### To do
Go through the records and give the number of lines that include "minor", with nothing else.

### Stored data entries
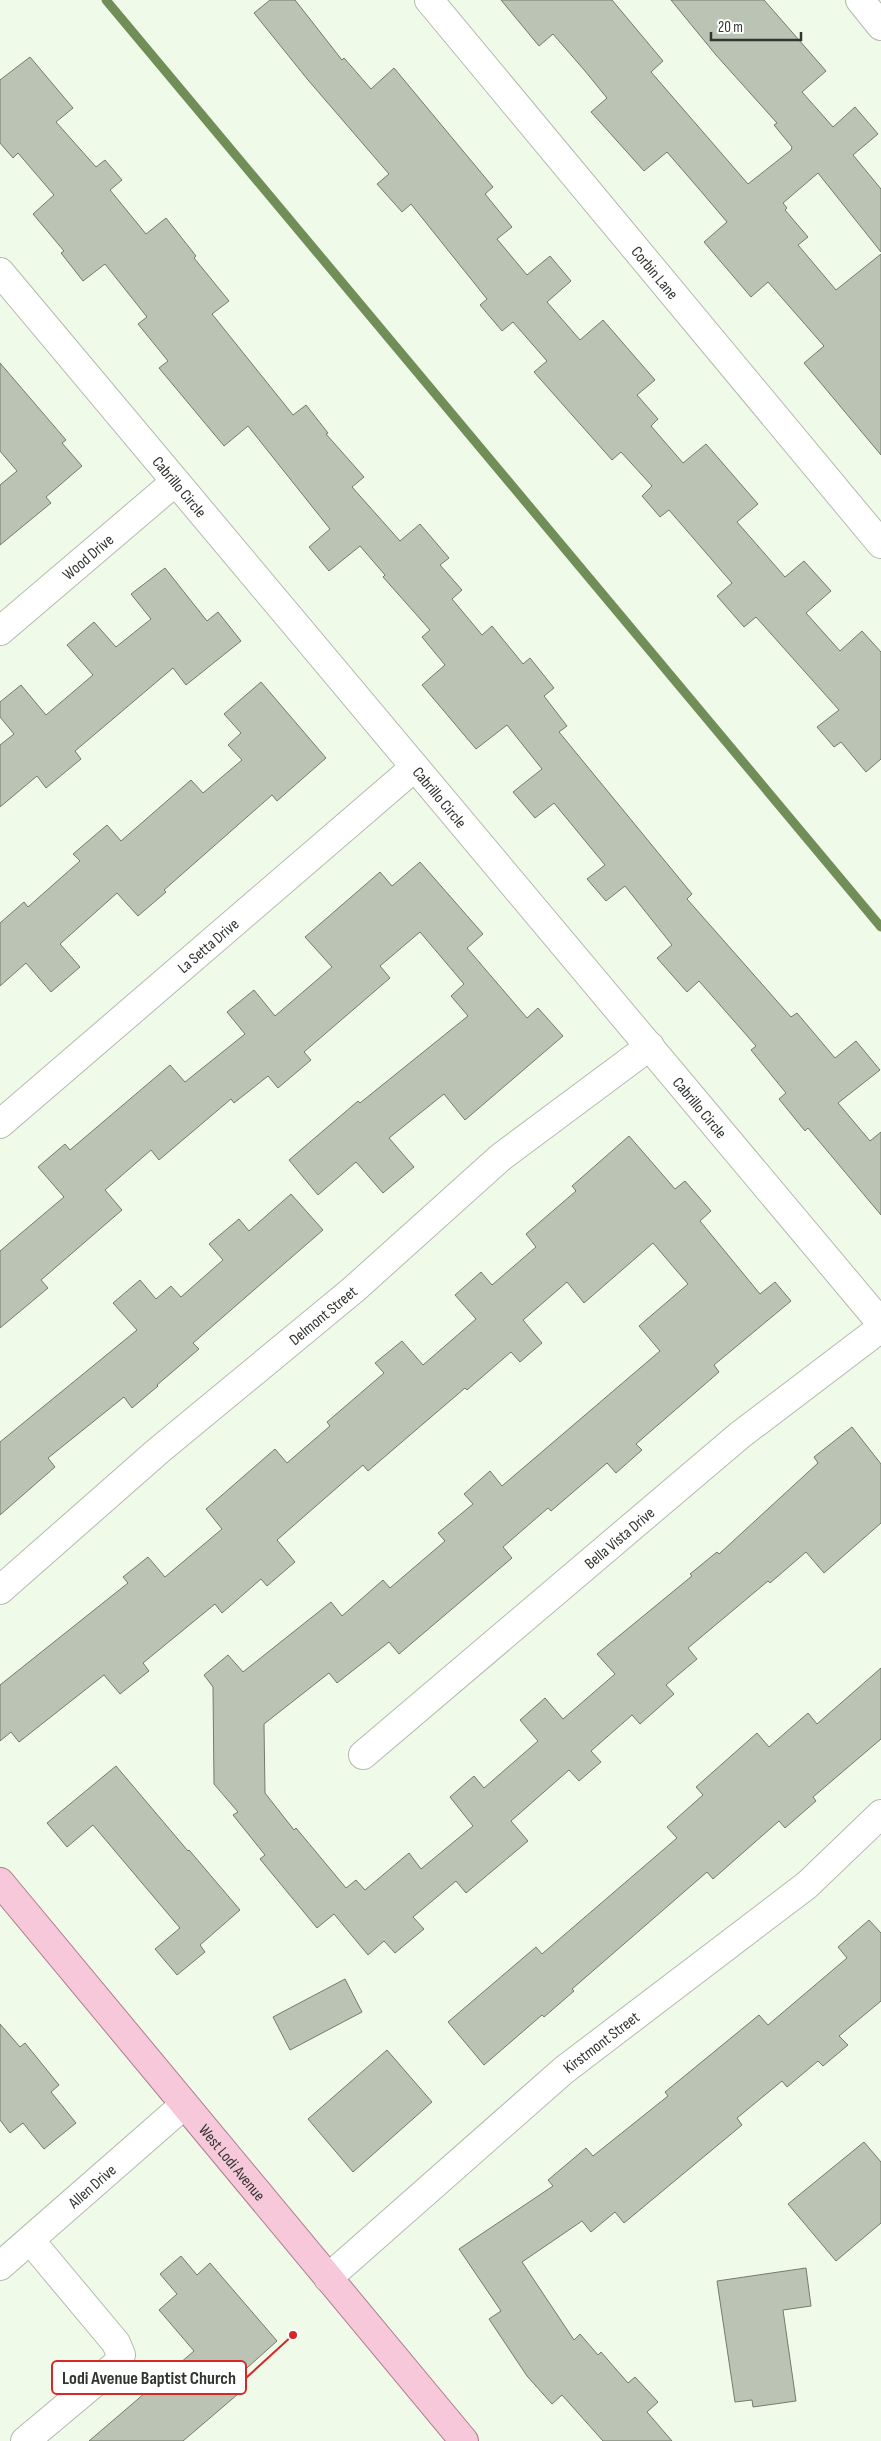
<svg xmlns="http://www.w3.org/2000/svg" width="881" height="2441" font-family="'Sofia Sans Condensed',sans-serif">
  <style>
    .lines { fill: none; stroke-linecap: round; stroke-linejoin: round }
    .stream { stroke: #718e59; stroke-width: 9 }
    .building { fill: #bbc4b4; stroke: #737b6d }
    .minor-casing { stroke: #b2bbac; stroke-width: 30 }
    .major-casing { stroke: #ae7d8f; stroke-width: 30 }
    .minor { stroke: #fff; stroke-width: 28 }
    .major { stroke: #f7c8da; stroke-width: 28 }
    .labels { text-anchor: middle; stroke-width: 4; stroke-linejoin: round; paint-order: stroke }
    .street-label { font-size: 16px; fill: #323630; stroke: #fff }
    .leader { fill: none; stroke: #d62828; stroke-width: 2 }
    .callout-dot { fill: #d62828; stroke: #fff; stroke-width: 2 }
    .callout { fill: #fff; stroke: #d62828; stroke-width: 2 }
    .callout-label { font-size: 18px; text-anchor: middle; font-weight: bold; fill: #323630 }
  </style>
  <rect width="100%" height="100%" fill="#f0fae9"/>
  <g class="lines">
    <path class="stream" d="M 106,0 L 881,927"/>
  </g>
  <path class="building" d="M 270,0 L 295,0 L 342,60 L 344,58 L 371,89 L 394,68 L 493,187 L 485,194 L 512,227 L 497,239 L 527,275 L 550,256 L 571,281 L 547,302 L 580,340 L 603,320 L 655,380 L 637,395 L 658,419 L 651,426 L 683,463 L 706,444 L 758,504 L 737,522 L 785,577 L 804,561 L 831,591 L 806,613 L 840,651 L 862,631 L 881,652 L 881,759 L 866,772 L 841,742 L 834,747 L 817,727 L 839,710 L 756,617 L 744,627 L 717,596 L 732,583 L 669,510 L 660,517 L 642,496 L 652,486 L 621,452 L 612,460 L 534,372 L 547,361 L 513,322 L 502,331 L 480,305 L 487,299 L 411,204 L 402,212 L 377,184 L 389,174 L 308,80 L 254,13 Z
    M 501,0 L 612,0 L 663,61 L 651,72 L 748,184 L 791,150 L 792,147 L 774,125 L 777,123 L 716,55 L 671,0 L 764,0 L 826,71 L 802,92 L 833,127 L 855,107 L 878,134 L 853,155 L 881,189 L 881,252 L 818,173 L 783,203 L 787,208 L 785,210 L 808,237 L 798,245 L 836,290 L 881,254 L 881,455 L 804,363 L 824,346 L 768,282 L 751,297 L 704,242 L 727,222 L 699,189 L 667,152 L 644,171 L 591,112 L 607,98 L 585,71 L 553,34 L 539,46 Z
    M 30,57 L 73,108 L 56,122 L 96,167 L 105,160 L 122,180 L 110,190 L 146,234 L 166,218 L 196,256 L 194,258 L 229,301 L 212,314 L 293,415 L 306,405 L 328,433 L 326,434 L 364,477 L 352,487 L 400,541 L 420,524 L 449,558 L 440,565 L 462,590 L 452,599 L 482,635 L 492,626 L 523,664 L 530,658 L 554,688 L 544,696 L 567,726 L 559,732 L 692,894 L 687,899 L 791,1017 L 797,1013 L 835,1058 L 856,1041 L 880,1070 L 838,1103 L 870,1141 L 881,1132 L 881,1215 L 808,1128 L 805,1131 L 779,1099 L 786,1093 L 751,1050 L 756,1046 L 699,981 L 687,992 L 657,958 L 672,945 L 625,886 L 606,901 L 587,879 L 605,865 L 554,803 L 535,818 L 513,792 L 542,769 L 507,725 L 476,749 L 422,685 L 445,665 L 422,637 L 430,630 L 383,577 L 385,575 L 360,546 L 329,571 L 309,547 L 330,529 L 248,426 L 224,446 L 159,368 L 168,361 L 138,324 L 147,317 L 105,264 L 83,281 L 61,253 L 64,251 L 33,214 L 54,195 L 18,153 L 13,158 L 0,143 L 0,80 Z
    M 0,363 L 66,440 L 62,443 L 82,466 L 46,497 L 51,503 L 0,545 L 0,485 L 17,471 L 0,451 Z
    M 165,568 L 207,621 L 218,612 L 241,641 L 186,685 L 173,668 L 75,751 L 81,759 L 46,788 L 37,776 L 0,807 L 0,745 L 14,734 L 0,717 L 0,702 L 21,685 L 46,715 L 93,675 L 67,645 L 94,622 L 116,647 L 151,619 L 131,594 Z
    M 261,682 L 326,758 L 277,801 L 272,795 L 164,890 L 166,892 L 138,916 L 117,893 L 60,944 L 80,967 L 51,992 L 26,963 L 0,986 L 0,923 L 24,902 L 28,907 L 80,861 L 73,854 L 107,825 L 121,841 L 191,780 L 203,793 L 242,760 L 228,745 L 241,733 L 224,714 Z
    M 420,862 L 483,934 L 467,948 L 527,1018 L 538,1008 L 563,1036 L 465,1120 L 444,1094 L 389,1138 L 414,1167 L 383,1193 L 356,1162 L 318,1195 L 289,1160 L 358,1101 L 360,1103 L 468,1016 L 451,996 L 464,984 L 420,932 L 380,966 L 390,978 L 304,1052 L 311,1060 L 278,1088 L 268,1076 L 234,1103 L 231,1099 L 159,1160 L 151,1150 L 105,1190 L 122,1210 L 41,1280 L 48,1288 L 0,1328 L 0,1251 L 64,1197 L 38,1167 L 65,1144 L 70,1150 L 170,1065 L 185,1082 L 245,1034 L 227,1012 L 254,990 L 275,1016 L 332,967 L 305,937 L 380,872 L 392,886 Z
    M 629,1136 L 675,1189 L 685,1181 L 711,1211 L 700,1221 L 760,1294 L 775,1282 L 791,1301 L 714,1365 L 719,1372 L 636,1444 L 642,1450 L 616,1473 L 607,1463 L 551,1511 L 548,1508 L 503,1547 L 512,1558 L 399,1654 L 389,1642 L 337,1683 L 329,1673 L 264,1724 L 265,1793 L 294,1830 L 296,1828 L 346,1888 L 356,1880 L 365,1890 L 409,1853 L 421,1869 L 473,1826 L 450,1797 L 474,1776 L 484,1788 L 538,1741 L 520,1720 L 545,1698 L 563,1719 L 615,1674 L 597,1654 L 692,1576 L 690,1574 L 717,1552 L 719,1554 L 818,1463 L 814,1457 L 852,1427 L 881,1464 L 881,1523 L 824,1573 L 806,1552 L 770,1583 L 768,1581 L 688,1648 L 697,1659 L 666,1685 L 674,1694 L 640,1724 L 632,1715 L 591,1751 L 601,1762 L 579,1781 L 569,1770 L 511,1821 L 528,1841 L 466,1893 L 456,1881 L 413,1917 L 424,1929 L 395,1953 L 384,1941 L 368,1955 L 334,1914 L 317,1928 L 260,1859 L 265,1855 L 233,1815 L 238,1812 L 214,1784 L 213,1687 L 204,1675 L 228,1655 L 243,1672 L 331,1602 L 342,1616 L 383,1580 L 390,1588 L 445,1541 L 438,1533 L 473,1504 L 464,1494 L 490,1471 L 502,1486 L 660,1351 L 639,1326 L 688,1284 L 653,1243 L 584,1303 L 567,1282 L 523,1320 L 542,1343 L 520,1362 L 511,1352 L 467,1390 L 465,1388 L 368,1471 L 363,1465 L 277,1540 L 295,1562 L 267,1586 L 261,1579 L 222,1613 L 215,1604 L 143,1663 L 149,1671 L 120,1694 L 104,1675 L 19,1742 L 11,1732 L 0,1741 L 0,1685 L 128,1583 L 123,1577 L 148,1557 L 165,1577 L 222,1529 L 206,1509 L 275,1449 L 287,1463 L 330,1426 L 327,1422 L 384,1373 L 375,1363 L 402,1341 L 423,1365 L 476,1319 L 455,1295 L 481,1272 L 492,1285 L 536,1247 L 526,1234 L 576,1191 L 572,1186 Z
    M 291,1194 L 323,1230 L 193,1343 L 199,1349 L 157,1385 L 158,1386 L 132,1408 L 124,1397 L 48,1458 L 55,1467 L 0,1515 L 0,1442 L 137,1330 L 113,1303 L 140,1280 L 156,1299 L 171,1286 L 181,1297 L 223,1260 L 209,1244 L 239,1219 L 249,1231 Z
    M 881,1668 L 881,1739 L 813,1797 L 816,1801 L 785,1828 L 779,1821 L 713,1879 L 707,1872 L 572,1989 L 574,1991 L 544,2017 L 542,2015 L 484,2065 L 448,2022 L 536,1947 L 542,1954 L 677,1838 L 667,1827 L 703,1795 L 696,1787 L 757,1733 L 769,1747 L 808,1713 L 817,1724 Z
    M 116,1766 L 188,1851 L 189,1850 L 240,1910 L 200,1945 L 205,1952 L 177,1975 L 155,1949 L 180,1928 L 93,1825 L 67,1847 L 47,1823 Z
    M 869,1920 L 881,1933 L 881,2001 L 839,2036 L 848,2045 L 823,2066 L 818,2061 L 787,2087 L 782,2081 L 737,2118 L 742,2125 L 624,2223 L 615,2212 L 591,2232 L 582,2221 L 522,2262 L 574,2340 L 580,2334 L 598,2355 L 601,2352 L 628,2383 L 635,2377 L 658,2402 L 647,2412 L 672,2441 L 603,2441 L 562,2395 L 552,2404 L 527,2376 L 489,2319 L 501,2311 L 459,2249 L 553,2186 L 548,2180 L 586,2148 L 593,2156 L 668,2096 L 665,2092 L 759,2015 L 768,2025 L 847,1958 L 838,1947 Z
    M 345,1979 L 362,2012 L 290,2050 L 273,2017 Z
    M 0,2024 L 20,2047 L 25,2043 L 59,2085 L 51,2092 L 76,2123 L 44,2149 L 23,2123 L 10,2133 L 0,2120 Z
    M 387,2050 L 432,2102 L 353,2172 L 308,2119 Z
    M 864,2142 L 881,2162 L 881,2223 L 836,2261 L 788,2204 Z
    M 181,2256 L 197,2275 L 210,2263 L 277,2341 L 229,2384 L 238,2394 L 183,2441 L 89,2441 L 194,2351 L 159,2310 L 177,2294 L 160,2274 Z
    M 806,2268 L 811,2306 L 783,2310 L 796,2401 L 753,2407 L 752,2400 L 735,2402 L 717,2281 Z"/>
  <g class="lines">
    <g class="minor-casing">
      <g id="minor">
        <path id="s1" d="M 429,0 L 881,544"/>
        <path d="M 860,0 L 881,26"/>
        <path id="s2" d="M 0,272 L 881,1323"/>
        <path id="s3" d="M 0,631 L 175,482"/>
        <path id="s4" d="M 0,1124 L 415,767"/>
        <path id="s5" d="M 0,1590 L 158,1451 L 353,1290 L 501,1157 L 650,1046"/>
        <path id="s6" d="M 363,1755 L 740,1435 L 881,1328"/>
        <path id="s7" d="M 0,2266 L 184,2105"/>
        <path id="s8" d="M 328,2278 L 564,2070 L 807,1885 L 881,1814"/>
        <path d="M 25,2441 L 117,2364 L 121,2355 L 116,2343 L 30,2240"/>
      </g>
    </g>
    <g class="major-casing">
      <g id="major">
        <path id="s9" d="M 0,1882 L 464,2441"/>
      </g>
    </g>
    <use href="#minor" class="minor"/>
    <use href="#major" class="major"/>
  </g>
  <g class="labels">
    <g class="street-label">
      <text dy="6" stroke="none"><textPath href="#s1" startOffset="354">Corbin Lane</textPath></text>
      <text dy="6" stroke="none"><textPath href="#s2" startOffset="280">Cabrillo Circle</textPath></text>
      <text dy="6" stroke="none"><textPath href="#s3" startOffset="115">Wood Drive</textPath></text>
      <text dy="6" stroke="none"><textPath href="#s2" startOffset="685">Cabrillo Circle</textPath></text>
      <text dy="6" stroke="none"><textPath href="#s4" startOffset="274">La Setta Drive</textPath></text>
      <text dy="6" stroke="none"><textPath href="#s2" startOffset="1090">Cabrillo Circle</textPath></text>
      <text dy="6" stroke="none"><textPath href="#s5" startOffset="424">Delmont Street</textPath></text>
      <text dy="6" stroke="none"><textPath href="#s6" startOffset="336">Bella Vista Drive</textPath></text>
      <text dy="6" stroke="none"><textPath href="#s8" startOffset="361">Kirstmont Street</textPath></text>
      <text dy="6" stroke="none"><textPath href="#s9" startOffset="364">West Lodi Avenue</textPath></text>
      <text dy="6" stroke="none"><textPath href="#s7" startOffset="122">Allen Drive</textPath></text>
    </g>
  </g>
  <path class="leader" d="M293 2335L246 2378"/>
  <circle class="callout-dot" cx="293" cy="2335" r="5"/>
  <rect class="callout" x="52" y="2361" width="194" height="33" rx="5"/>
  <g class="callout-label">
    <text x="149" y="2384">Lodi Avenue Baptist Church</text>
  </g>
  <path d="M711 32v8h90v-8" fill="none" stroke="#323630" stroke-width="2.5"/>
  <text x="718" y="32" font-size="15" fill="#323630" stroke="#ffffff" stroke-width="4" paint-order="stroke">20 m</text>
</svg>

### Worked solution
5